Excerto do texto |
Deste modo, a pretensão manifestada pelo Recorrente só poderá ser acolhida se da análise dos termos em que o recurso vem interposto resultar que a questão nele colocada, pela sua relevância jurídica ou social, se reveste de importância fundamental ou que a sua admissão é claramente necessária para uma melhor aplicação do direito.
Vejamos, pois, se tais requisitos se verificam in casu socorrendo-nos da matéria de facto seleccionada no Acórdão recorrido.

2. A Autora intentou, contra o Município de Ponte de Sor, acção de contencioso pré contratual pedindo a anulação do acto de adjudicação a favor da B…………, L.dª, proferido no concurso público para execução de fornecimento e prestação de serviços de musealização do núcleo de arqueologia industrial do Centro de Artes e Cultura daquela localidade, bem como do contrato se este, entretanto, tiver sido celebrado e a adjudicação do contrato à Autora.
O Tribunal de 1.ª instância julgou a acção improcedente por entender que, muito embora tenham ocorrido irregularidades na assinatura dos documentos anexos à proposta do concorrente vencedor - concretamente os mesmos não foram assinados com recurso a assinatura electrónica qualificada antes do respectivo carregamento no portal, como deveriam por força do disposto no n.º 4 do artigo 68.º da Lei n.º 96/2015 – certo era que essas irregularidades deveriam considerar-se sanadas dado a assinatura que deveria ter sido aposta antes do carregamento ter sido, entretanto associada a esses documentos.
O Acórdão recorrido revogou essa decisão pelas razões que o mesmo sumariou do seguinte modo:
“i. Carecem de ser assinados electronicamente, conjuntamente com a proposta, os documentos que a constituem, através de certificados de assinatura electrónica qualificada, utilizados aquando da submissão na plataforma electrónica, com recurso às aplicações informáticas disponibilizadas, garantindo essa assinatura as três funções a ela associadas: de identificação, de finalização e de inalterabilidade.
ii. Não se verificando, no caso, a hipótese prevista no nº 5 do artigo 68.º da Lei nº 96/2015, de 17 de Agosto - possibilidade de os ficheiros das propostas serem carregados de forma progressiva na plataforma electrónica, desde que encriptados, permitindo a permanente alteração dos documentos até ao momento da submissão - aplica-se a norma do seu n° 4 (conjugada com a do n° 3): “quando o interessado realizar o carregamento, na plataforma eletrónica, de um ficheiro de uma proposta, este deve estar já encriptado e assinado, com recurso a assinatura eletrónica qualificada”

Enunciado a | Reescreva as linhas das entradas desde a linha que contém "sales@e-linkchina.com" até à linha que contém "تفاصيل المنتج", inclusive, trocando "Arabic" por "Árabe" e mantendo tudo o resto inalterado.

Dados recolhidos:
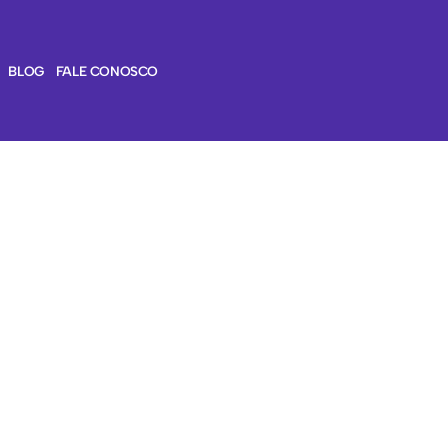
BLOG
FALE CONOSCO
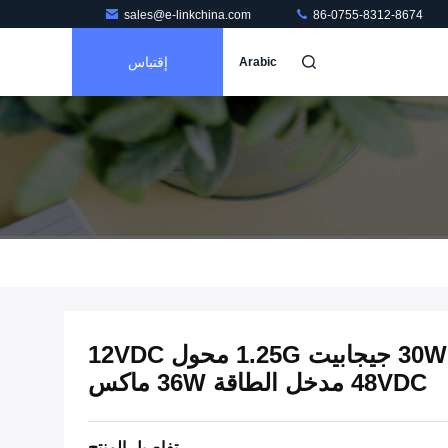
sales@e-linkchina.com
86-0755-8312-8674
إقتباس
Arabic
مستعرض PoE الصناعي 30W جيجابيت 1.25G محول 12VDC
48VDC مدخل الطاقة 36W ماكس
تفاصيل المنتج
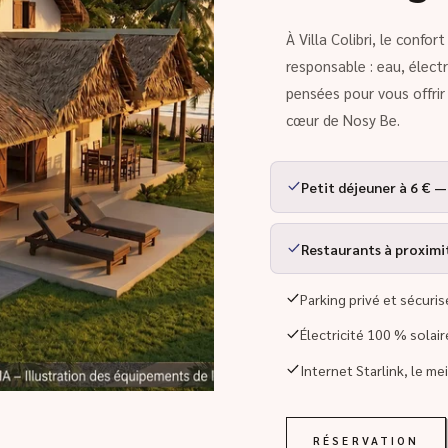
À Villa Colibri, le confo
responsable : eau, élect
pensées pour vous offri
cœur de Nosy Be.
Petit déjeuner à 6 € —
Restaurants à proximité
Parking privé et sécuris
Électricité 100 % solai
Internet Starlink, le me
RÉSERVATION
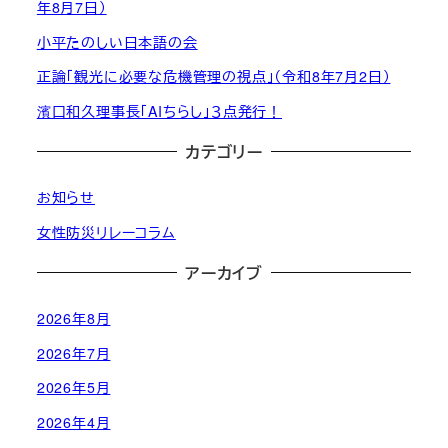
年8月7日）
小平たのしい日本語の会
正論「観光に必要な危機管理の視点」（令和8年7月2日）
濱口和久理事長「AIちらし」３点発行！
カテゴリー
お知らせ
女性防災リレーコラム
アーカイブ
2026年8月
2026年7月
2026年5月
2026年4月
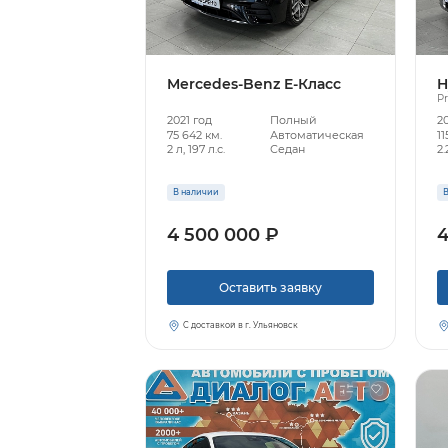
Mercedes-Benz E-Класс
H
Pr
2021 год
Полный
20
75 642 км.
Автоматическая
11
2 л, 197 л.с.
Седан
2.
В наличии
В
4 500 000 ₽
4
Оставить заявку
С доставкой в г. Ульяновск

Enunciado b |
Responda, com base no excerto do acórdão:
(i) Contra que entidade intentou a Autora a acção de contencioso pré-contratual?
(ii) Como julgou a acção o Tribunal de 1.ª instância?
(iii) Que três funções garante a assinatura electrónica qualificada, segundo o sumário do Acórdão recorrido?

Resposta a |
sales@e-linkchina.com
86-0755-8312-8674
إقتباس
Árabe
مستعرض PoE الصناعي 30W جيجابيت 1.25G محول 12VDC
48VDC مدخل الطاقة 36W ماكس
تفاصيل المنتج

Resposta b |
(i) Contra o Município de Ponte de Sor.
(ii) Julgou-a improcedente.
(iii) As funções de identificação, de finalização e de inalterabilidade.